A Comparative Evaluation of Bayesian Model-Assisted Two-Stage Designs for Phase I/II Clinical Trials

Abstract

The primary goal of a two-stage Phase I/II trial is to identify the optimal dose for the following large-scale Phase III trial. Recently, Phase I dose-finding designs have shifted from identifying the maximum tolerated dose (MTD) to the optimal biological dose (OBD). Typically, several doses are selected as recommended Phase II doses (RP2D) for further evaluation. In Phase II dose optimization trials, each RP2D is evaluated independently to determine its "go/no-go" decision. The optimal RP2D is then chosen from the remaining RP2Ds as the recommended Phase III dose (RP3D). The effectiveness of both dose-finding and dose optimization designs at two stages impacts RP3D selection.
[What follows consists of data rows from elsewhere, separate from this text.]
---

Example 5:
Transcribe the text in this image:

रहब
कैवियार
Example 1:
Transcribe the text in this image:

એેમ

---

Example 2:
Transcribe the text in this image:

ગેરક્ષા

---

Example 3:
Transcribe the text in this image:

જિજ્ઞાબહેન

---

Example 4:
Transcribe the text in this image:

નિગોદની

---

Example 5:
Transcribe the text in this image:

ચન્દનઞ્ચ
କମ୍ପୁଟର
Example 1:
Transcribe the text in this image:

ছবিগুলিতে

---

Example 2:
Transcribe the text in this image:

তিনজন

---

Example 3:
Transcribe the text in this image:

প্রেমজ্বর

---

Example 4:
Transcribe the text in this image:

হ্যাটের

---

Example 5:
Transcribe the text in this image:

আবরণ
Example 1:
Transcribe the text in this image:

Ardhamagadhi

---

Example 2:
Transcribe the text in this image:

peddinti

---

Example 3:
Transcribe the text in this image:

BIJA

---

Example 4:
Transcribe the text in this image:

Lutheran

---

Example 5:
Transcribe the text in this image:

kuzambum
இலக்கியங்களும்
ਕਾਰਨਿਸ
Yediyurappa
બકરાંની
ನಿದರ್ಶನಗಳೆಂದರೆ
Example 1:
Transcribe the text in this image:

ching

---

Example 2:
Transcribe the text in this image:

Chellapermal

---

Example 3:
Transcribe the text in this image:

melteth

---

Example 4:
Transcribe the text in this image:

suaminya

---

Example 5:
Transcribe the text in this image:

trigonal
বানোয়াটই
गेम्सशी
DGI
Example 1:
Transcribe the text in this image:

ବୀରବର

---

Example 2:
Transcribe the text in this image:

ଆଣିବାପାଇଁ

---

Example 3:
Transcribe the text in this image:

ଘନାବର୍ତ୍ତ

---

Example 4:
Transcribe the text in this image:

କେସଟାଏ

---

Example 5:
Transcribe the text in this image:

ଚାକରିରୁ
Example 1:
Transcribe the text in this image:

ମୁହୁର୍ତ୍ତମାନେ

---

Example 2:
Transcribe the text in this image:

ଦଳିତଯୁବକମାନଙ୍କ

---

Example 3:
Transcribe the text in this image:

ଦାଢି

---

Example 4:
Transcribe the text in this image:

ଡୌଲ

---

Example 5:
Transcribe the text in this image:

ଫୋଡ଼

This paper reviews and compares fifteen Bayesian model-assisted two-stage designs, combining five Phase I dose-finding designs (BOIN, TITE-BOIN, BF-BOIN, BOIN12, and TITE-BOIN12) with three Phase II dose optimization designs (TS, BOP2, and TOP). We conduct extensive simulation studies to evaluate their performance under different dose-response scenarios, with and without the existence of the OBD. Based on our results, we recommend the TITE-BOIN12 + TOP combination as the optimal two-stage design for Phase I/II trials.